The intended review questions are:
- Are all official original goals present in the source snapshot?
- Are all source snapshot goals registered?
- Are broad source goals decomposed into a defensible atomic closure?
- Does every source atomic goal map to the correct canonical SkillPilot goal?
- Does every learner-facing SkillPilot goal have a legitimate source-backed mapping or reviewed surrogate evidence?
- Are there SkillPilot goals in a Bundesland view that are not derivable from that state's curriculum?

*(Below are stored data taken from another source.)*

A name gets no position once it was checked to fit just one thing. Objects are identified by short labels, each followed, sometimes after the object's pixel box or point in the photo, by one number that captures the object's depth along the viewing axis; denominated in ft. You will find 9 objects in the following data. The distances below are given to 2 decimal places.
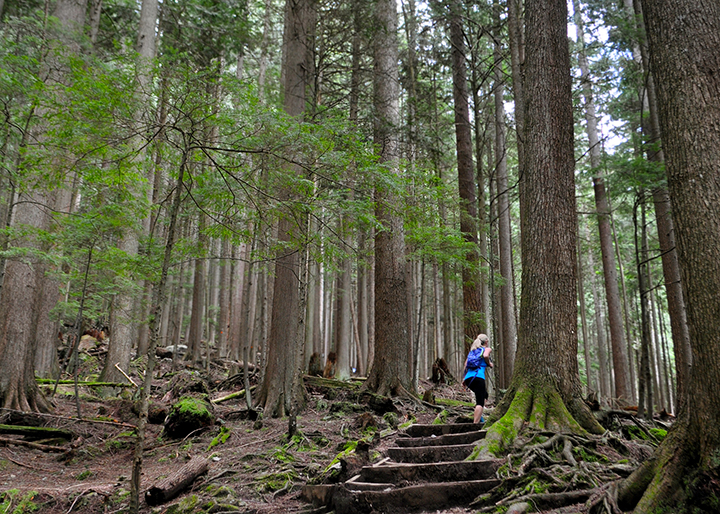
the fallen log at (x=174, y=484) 17.63
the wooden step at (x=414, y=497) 14.07
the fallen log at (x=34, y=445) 24.23
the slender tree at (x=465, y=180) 42.39
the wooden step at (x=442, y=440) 19.39
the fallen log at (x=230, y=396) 36.91
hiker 25.11
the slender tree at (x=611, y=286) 52.49
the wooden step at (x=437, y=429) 22.48
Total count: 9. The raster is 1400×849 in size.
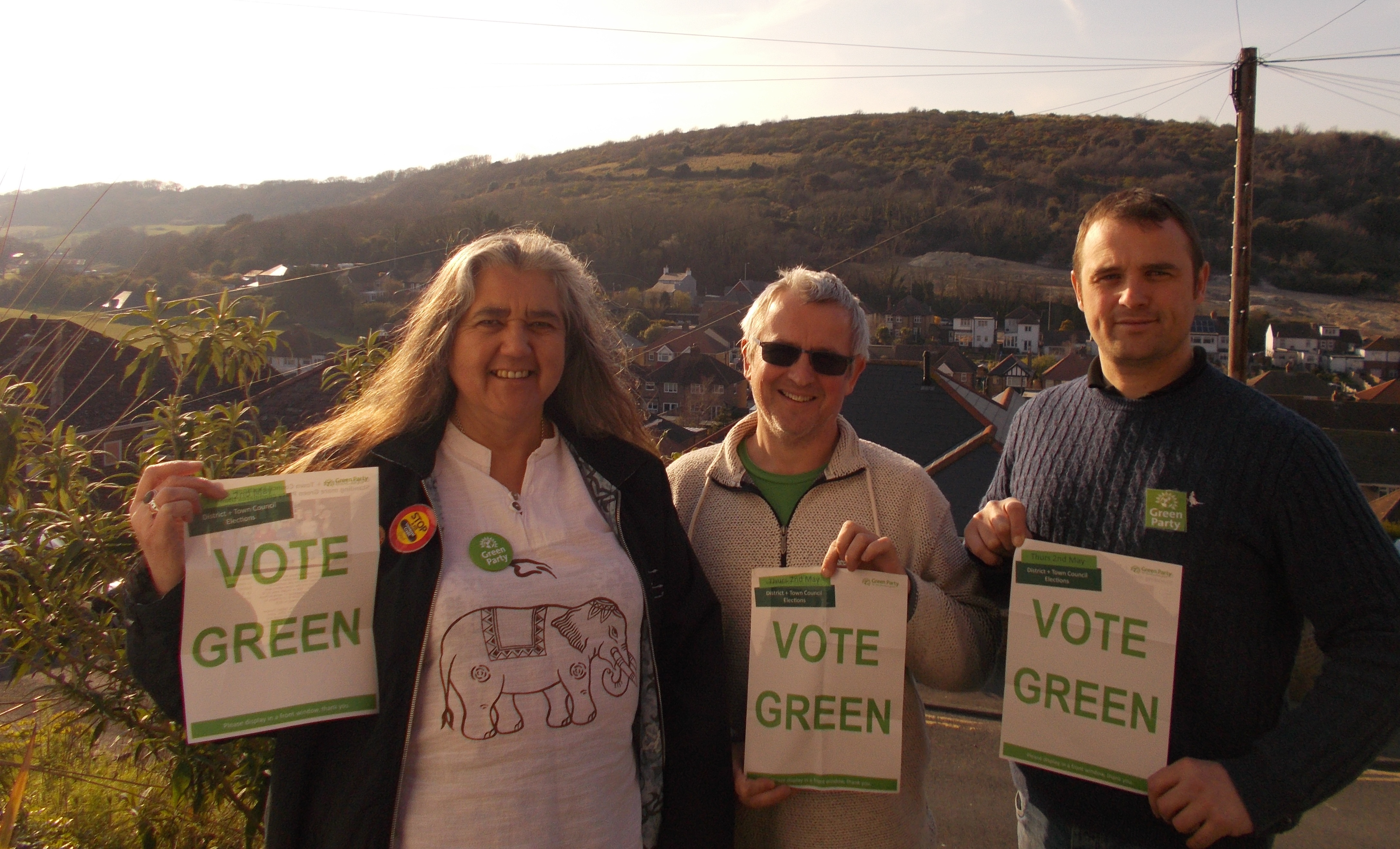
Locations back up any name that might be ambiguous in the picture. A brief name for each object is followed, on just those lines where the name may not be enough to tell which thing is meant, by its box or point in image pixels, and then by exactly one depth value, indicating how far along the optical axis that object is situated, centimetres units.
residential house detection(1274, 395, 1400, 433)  3306
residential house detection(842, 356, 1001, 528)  1409
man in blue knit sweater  190
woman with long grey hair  187
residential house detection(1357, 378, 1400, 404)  3875
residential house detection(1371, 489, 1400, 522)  2369
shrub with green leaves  250
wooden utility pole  1123
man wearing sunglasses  231
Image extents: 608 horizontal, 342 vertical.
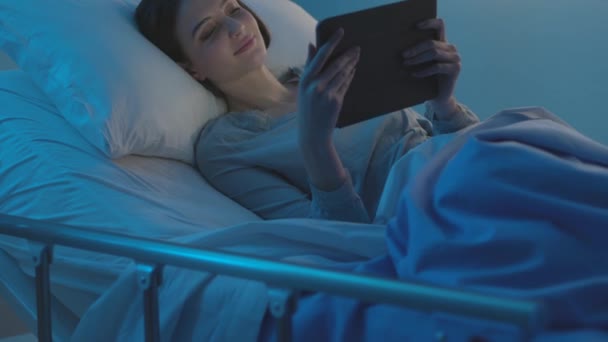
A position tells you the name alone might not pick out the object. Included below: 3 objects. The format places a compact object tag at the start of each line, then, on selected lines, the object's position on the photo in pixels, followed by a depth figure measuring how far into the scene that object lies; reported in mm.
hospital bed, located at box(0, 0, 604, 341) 652
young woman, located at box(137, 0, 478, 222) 1196
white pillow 1306
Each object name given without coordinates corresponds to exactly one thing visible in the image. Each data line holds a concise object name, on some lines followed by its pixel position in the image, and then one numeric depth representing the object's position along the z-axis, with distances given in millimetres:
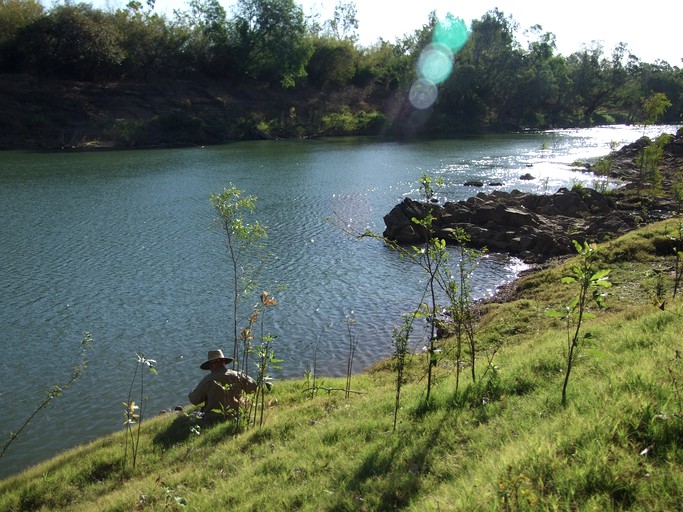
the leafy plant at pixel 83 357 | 14960
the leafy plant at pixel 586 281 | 6829
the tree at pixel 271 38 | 99062
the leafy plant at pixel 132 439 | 9797
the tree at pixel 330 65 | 110938
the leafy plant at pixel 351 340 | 16488
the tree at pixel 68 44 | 79562
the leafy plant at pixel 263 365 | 9855
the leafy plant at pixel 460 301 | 9469
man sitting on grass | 11188
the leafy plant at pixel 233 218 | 13430
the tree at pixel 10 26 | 80688
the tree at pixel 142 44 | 88538
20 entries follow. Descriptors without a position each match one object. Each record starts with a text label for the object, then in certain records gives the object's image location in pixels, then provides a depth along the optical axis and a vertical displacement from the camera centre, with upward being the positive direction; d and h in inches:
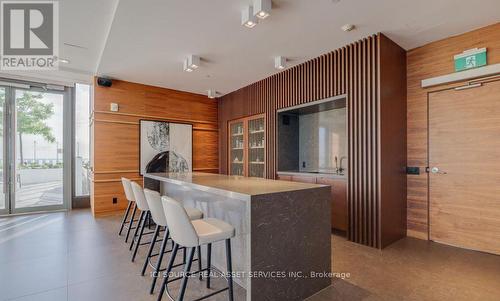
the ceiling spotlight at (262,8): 99.2 +58.3
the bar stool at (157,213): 88.4 -23.6
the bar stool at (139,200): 118.0 -23.8
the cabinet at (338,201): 146.6 -31.0
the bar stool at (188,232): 70.4 -24.7
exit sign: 121.2 +45.5
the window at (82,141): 234.5 +11.1
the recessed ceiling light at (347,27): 120.7 +61.0
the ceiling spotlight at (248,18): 105.7 +58.0
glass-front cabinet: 215.3 +4.1
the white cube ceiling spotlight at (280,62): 161.2 +58.9
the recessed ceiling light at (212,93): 243.0 +57.9
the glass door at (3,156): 201.5 -2.4
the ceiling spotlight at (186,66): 165.8 +58.0
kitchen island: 72.4 -27.4
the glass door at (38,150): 208.1 +2.4
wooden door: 120.6 -9.6
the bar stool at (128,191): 139.2 -22.5
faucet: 170.8 -13.0
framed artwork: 225.0 +4.5
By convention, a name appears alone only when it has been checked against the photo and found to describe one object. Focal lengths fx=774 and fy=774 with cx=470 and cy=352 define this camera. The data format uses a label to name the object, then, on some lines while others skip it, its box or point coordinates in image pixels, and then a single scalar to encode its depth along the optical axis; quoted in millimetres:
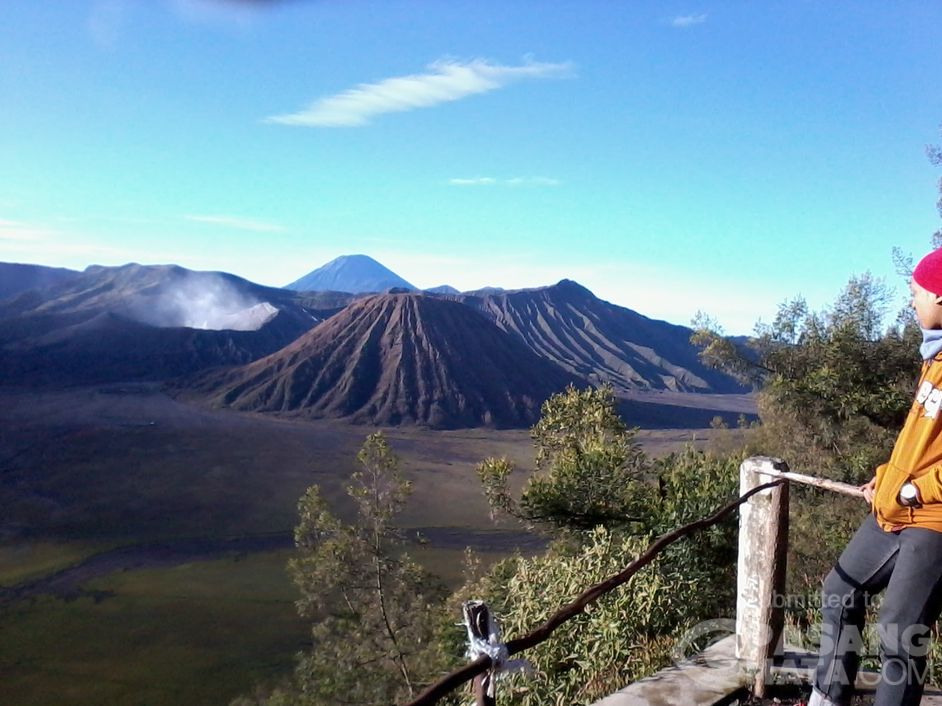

This makes fake coverage visible: if a registry claims coverage without a believable source path and mapping trail, the curriculum owner can click through and see the gap.
Current Prototype Scope
The first implementation is intentionally narrow and practical:
- local Workbench route only
- read-only
- works from existing JSON snapshots, persisted source-extraction files, and registries
- defaults to the Hessen mathematics upper-secondary source-extraction artifact when available
- supports composition-view selection when matching views exist
- shows official PDF links from the retained
references.mdfiles when available - shows persisted or locally extracted official PDF topic-field passages when
pdftotextis available - renders normalized inline LaTeX in official mathematics passages and source goals
- shows persisted pipeline completion gates for source-extraction artifacts
- does not yet write review decisions back to registries
The next durable step is to add explicit review states per mapping edge, for example accepted, rejected, needs_split, and needs_source_correction.
Hessen Check Entrypoints
For a Hessen curriculum-owner review, open the local route and select one of the Hessen source documents:
http://127.0.0.1:5174/curriculum-mapping-workbench
Currently resolved Hessen examples:
| Subject | Stage | Source goals | Mappings | Official PDF shown in Workbench |
|---|---|---|---|---|
| Mathematik | Sek I | 132 | 37 | g9-mathematik.pdf |
| Mathematik | Sek II | 316 persisted source goals | 316 reviewed source goals / 383 mapping edges | kerncurriculum_gymnasiale_oberstufe-mathematik.pdf |
| Physik | Sek I | 60 | 53 | g9-physik.pdf |
| Physik | Sek II | 376 | 376 | kerncurriculum_gymnasiale_oberstufe-physik.pdf |
These numbers are audit counters, not a content approval. The review question remains whether every original PDF goal is present in the source-goal layer and whether every mapped SkillPilot target is semantically justified.